■ **Task directions**
Whenever a picture appears, leave it out while repeating all the other data exactly.

(Collected data entries)
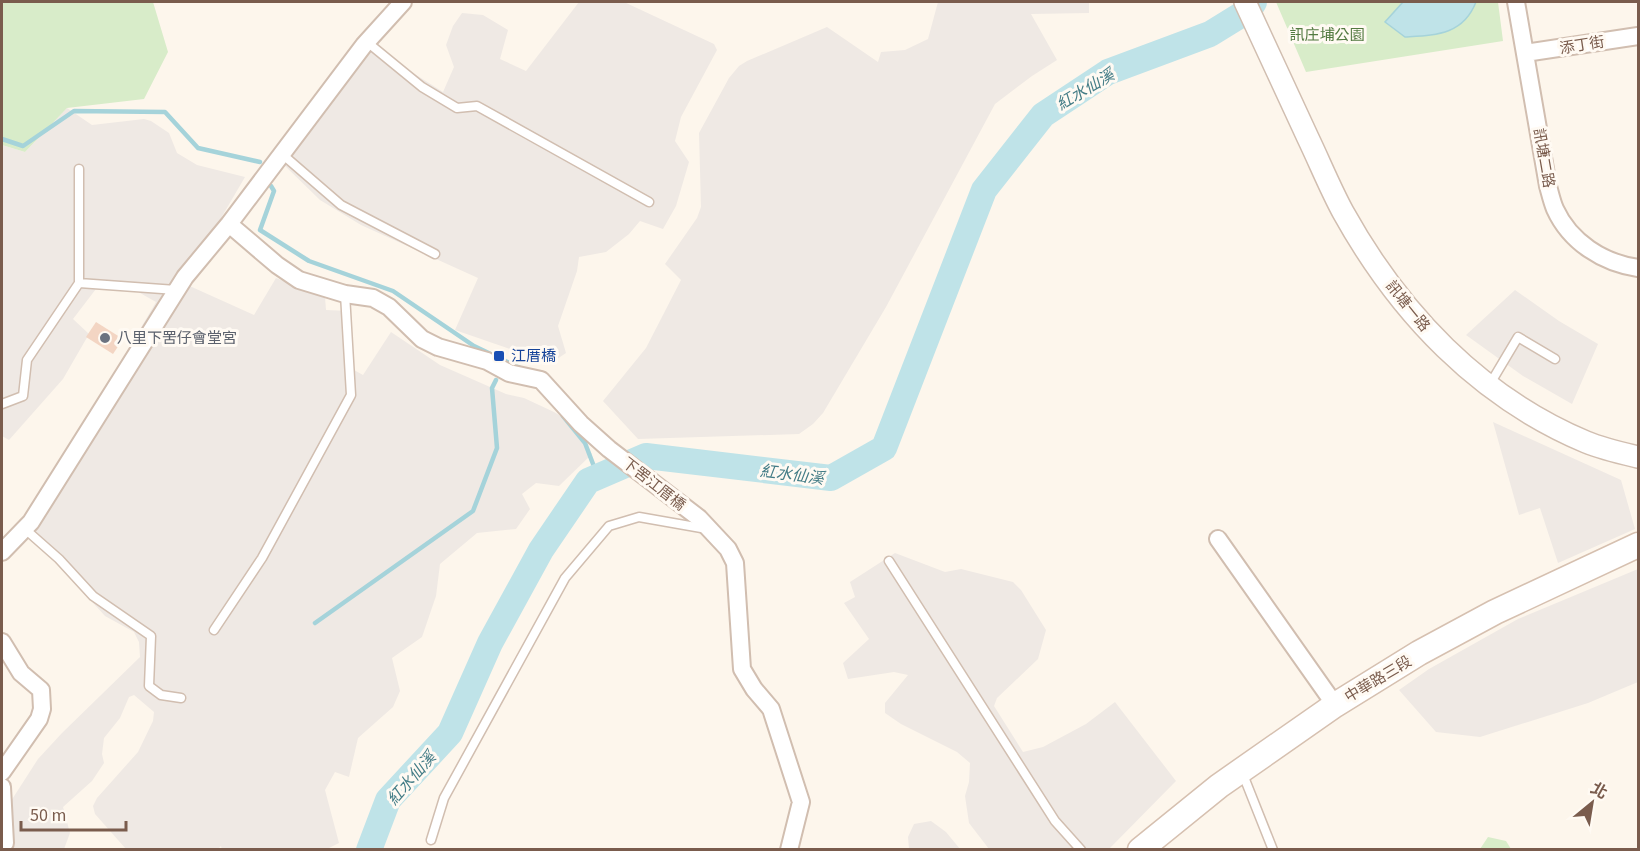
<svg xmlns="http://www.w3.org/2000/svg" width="1640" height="851" font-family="'Source Sans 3','Noto Sans TC',sans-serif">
  <rect width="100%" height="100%" fill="#fdf6ec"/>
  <path fill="#efe9e4" d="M579,2H624L714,44L717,50L681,117L675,141L689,162L676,206L663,229L640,221L629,234L606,252L579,257L577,271L558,326L566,353L551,363L455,330L478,278L361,225L320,200L281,162L377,43L399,64L443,92L454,67L446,45L453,26L462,13L483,15L508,30L500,59L526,71Z
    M938,2H1089V13L1031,14L1057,60L1032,76L995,104L886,307L823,413L813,424L799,434L638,439L603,401L646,348L681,280L665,264L697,218L701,207L699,133L729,78L739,66L747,61L827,27L878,62L881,52L905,50L928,39Z
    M67,108L92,125L144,119L151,121L169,133L177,153L197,165L245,177L183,283L254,315L276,278L325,297L326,310L349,311L351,363L354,370L363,375L391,332L440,365L506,394L524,398L554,412L567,420L592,454L559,486L536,483L522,494L530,509L516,529L477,533L440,564L436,596L422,637L392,658L400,691L393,707L358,738L349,777L335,772L325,790L339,843L325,850H222L221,846L217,850L126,849L95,814L93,806L97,798L138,752L153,721L154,712L134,695L129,697L120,718L104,738L102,754L104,763L92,781L63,807L70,833L64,849L2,850V815L38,759L62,733L140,657L139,642L134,632L105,616L24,527L156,302L126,285L114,291L99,285L73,319L89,334L63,379L9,440L2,436V145L25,152Z
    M1515,290L1559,321L1598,344L1572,404L1523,376L1466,335Z
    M1493,422L1621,480L1635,529L1558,563L1540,508L1519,515Z
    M895,553L945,572L961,569L1013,582L1021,590L1046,630L1038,659L997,698L994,706L1023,752L1043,747L1086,724L1115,702L1176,781L1109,849H989L969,823L965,796L969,782L970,763L957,752L901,724L885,713V703L908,675L894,672L848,679L843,663L869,639L844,603L855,597L850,582Z
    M1638,569V682L1588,703L1480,737L1436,732L1399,690L1429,669L1518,619Z
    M931,821L946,832L960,849H909L908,837L914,824Z"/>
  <path fill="#d8ecc9" d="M2,2H153L168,52L144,99L67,108L25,152L2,145Z
    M1276,2H1498L1503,41L1306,72Z
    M1488,837L1506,841L1511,849H1480Z"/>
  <path fill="#bfe3e8" stroke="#a5d3da" stroke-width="1.5" d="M1403,2H1476C1463,35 1436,35 1405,37L1385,22Z"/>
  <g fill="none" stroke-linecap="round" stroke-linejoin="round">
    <path stroke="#a5d3da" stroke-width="4.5" d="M2,139L23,146L74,111L165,112L198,148L260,162
      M271,186L274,191L260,230L309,261L393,291L474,346L522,369
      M563,416L585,443L598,477
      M315,623L473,511L497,448L492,388L496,380"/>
    <path stroke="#bfe3e8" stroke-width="26" d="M369,850L388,800L450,733L490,643L541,550L588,481L646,456L831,478L884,448L984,190L1043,115L1108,72L1210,34L1249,10L1254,2"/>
  </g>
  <path fill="#f3d5c3" d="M96,322L123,339L113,354L86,337Z"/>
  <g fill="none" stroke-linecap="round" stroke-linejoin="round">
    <g stroke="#d1beb0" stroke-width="11">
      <path id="service" d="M367,42L422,87L457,108L477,106L649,202
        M282,154L341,205L435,254
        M79,169V283L176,290
        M1490,384L1518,337L1555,359
        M2,404L23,396L27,360L79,283
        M25,529L59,559L93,596L151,636L149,686L161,695L181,698
        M889,561L1055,821L1081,850
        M214,630L262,558L351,395L345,294
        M1242,772L1273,850
        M431,840L444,798L565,578L609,526L639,517L707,529"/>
    </g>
    <g stroke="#d1beb0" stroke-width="20">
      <path id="minor" d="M1516,2L1548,186C1550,193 1552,202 1555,209C1570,242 1603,263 1638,268
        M1525,53L1638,36
        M229,224L277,265L299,280L345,294L373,298L389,307L422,339L438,347L487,361L509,373L541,380L581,424L609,449L699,518L728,549L735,563L742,669L754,689L771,709L801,802L789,850
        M1218,539L1335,705
        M2,552L31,522L185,277L229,224L364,45L403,2
        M2,642L21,673L41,690L42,709L39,719L2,772
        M2,787L5,843"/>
    </g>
    <g stroke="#d1beb0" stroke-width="24">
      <path id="tertiary" d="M1245,2C1266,47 1287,93 1308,138C1320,163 1330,188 1343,212C1399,313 1479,397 1586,442C1603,449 1621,453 1638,457"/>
    </g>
    <g stroke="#d6c0b0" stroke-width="27">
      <path id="secondary" d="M1140,850L1219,786L1335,705L1419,653L1495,612L1638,545"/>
    </g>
    <use href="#service" stroke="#fff" stroke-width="8"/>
    <use href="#minor" stroke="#fff" stroke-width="16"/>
    <use href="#tertiary" stroke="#fff" stroke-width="21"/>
    <use href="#secondary" stroke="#fff" stroke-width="24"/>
  </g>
  <circle fill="#6b7280" stroke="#fffaf3" stroke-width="2" cx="105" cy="338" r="6"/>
  <rect fill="#1a4fb4" stroke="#fffaf3" stroke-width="2" x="493" y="350" width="12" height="12" rx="3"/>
  <g text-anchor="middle" stroke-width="6" stroke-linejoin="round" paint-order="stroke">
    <g font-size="15" fill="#537a41" stroke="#fffaf3">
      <text x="1327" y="40">訊庄埔公園</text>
    </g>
    <g font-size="15" fill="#7a5c4d" stroke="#fffaf3">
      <text transform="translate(1582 45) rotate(-9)" y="5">添丁街</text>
      <text transform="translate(1544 158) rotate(80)" y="5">訊塘二路</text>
      <text transform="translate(1408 306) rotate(51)" y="5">訊塘一路</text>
      <text transform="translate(654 484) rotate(38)" y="5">下罟江厝橋</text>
      <text transform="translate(1378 679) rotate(-31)" y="5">中華路三段</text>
    </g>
    <g font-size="15" fill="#5b616d" stroke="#fffaf3" text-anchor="start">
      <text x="117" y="343">八里下罟仔會堂宮</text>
    </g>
    <g font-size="15" fill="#164399" stroke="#fffaf3" text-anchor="start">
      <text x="511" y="361">江厝橋</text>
    </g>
    <g font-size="16" font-style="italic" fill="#437c86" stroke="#fffaf3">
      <text transform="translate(1085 89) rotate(-31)" y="6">紅水仙溪</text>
      <text transform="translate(792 474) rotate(7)" y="6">紅水仙溪</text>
      <text transform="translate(411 778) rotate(-49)" y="6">紅水仙溪</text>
    </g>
  </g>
  <rect width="1640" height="851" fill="none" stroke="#7a5c4d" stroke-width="6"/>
  <g transform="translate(1592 803) rotate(30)" stroke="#fffaf3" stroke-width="4.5" paint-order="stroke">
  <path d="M0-4.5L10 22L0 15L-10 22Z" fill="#7a5c4d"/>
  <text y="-9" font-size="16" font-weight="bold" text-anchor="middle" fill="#7a5c4d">北</text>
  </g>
  <path d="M21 821v9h105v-9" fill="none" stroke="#7a5c4d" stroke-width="3"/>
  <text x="30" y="821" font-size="18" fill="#7a5c4d" stroke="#fffaf3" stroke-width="4.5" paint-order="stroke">50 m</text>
</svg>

■ **Task solution**
<svg xmlns="http://www.w3.org/2000/svg" width="1640" height="851" font-family="'Source Sans 3','Noto Sans TC',sans-serif">
  <rect width="100%" height="100%" fill="#fdf6ec"/>
  <path fill="#efe9e4" d="M579,2H624L714,44L717,50L681,117L675,141L689,162L676,206L663,229L640,221L629,234L606,252L579,257L577,271L558,326L566,353L551,363L455,330L478,278L361,225L320,200L281,162L377,43L399,64L443,92L454,67L446,45L453,26L462,13L483,15L508,30L500,59L526,71Z
    M938,2H1089V13L1031,14L1057,60L1032,76L995,104L886,307L823,413L813,424L799,434L638,439L603,401L646,348L681,280L665,264L697,218L701,207L699,133L729,78L739,66L747,61L827,27L878,62L881,52L905,50L928,39Z
    M67,108L92,125L144,119L151,121L169,133L177,153L197,165L245,177L183,283L254,315L276,278L325,297L326,310L349,311L351,363L354,370L363,375L391,332L440,365L506,394L524,398L554,412L567,420L592,454L559,486L536,483L522,494L530,509L516,529L477,533L440,564L436,596L422,637L392,658L400,691L393,707L358,738L349,777L335,772L325,790L339,843L325,850H222L221,846L217,850L126,849L95,814L93,806L97,798L138,752L153,721L154,712L134,695L129,697L120,718L104,738L102,754L104,763L92,781L63,807L70,833L64,849L2,850V815L38,759L62,733L140,657L139,642L134,632L105,616L24,527L156,302L126,285L114,291L99,285L73,319L89,334L63,379L9,440L2,436V145L25,152Z
    M1515,290L1559,321L1598,344L1572,404L1523,376L1466,335Z
    M1493,422L1621,480L1635,529L1558,563L1540,508L1519,515Z
    M895,553L945,572L961,569L1013,582L1021,590L1046,630L1038,659L997,698L994,706L1023,752L1043,747L1086,724L1115,702L1176,781L1109,849H989L969,823L965,796L969,782L970,763L957,752L901,724L885,713V703L908,675L894,672L848,679L843,663L869,639L844,603L855,597L850,582Z
    M1638,569V682L1588,703L1480,737L1436,732L1399,690L1429,669L1518,619Z
    M931,821L946,832L960,849H909L908,837L914,824Z"/>
  <path fill="#d8ecc9" d="M2,2H153L168,52L144,99L67,108L25,152L2,145Z
    M1276,2H1498L1503,41L1306,72Z
    M1488,837L1506,841L1511,849H1480Z"/>
  <path fill="#bfe3e8" stroke="#a5d3da" stroke-width="1.5" d="M1403,2H1476C1463,35 1436,35 1405,37L1385,22Z"/>
  <g fill="none" stroke-linecap="round" stroke-linejoin="round">
    <path stroke="#a5d3da" stroke-width="4.5" d="M2,139L23,146L74,111L165,112L198,148L260,162
      M271,186L274,191L260,230L309,261L393,291L474,346L522,369
      M563,416L585,443L598,477
      M315,623L473,511L497,448L492,388L496,380"/>
    <path stroke="#bfe3e8" stroke-width="26" d="M369,850L388,800L450,733L490,643L541,550L588,481L646,456L831,478L884,448L984,190L1043,115L1108,72L1210,34L1249,10L1254,2"/>
  </g>
  <path fill="#f3d5c3" d="M96,322L123,339L113,354L86,337Z"/>
  <g fill="none" stroke-linecap="round" stroke-linejoin="round">
    <g stroke="#d1beb0" stroke-width="11">
      <path id="service" d="M367,42L422,87L457,108L477,106L649,202
        M282,154L341,205L435,254
        M79,169V283L176,290
        M1490,384L1518,337L1555,359
        M2,404L23,396L27,360L79,283
        M25,529L59,559L93,596L151,636L149,686L161,695L181,698
        M889,561L1055,821L1081,850
        M214,630L262,558L351,395L345,294
        M1242,772L1273,850
        M431,840L444,798L565,578L609,526L639,517L707,529"/>
    </g>
    <g stroke="#d1beb0" stroke-width="20">
      <path id="minor" d="M1516,2L1548,186C1550,193 1552,202 1555,209C1570,242 1603,263 1638,268
        M1525,53L1638,36
        M229,224L277,265L299,280L345,294L373,298L389,307L422,339L438,347L487,361L509,373L541,380L581,424L609,449L699,518L728,549L735,563L742,669L754,689L771,709L801,802L789,850
        M1218,539L1335,705
        M2,552L31,522L185,277L229,224L364,45L403,2
        M2,642L21,673L41,690L42,709L39,719L2,772
        M2,787L5,843"/>
    </g>
    <g stroke="#d1beb0" stroke-width="24">
      <path id="tertiary" d="M1245,2C1266,47 1287,93 1308,138C1320,163 1330,188 1343,212C1399,313 1479,397 1586,442C1603,449 1621,453 1638,457"/>
    </g>
    <g stroke="#d6c0b0" stroke-width="27">
      <path id="secondary" d="M1140,850L1219,786L1335,705L1419,653L1495,612L1638,545"/>
    </g>
    <use href="#service" stroke="#fff" stroke-width="8"/>
    <use href="#minor" stroke="#fff" stroke-width="16"/>
    <use href="#tertiary" stroke="#fff" stroke-width="21"/>
    <use href="#secondary" stroke="#fff" stroke-width="24"/>
  </g>
  <circle fill="#6b7280" stroke="#fffaf3" stroke-width="2" cx="105" cy="338" r="6"/>
  <rect fill="#1a4fb4" stroke="#fffaf3" stroke-width="2" x="493" y="350" width="12" height="12" rx="3"/>
  <g text-anchor="middle" stroke-width="6" stroke-linejoin="round" paint-order="stroke">
    <g font-size="15" fill="#537a41" stroke="#fffaf3">
      <text x="1327" y="40">訊庄埔公園</text>
    </g>
    <g font-size="15" fill="#7a5c4d" stroke="#fffaf3">
      <text transform="translate(1582 45) rotate(-9)" y="5">添丁街</text>
      <text transform="translate(1544 158) rotate(80)" y="5">訊塘二路</text>
      <text transform="translate(1408 306) rotate(51)" y="5">訊塘一路</text>
      <text transform="translate(654 484) rotate(38)" y="5">下罟江厝橋</text>
      <text transform="translate(1378 679) rotate(-31)" y="5">中華路三段</text>
    </g>
    <g font-size="15" fill="#5b616d" stroke="#fffaf3" text-anchor="start">
      <text x="117" y="343">八里下罟仔會堂宮</text>
    </g>
    <g font-size="15" fill="#164399" stroke="#fffaf3" text-anchor="start">
      <text x="511" y="361">江厝橋</text>
    </g>
    <g font-size="16" font-style="italic" fill="#437c86" stroke="#fffaf3">
      <text transform="translate(1085 89) rotate(-31)" y="6">紅水仙溪</text>
      <text transform="translate(792 474) rotate(7)" y="6">紅水仙溪</text>
      <text transform="translate(411 778) rotate(-49)" y="6">紅水仙溪</text>
    </g>
  </g>
  <rect width="1640" height="851" fill="none" stroke="#7a5c4d" stroke-width="6"/>
  <g transform="translate(1592 803) rotate(30)" stroke="#fffaf3" stroke-width="4.5" paint-order="stroke">
  <path d="M0-4.5L10 22L0 15L-10 22Z" fill="#7a5c4d"/>
  <text y="-9" font-size="16" font-weight="bold" text-anchor="middle" fill="#7a5c4d">北</text>
  </g>
  <path d="M21 821v9h105v-9" fill="none" stroke="#7a5c4d" stroke-width="3"/>
  <text x="30" y="821" font-size="18" fill="#7a5c4d" stroke="#fffaf3" stroke-width="4.5" paint-order="stroke">50 m</text>
</svg>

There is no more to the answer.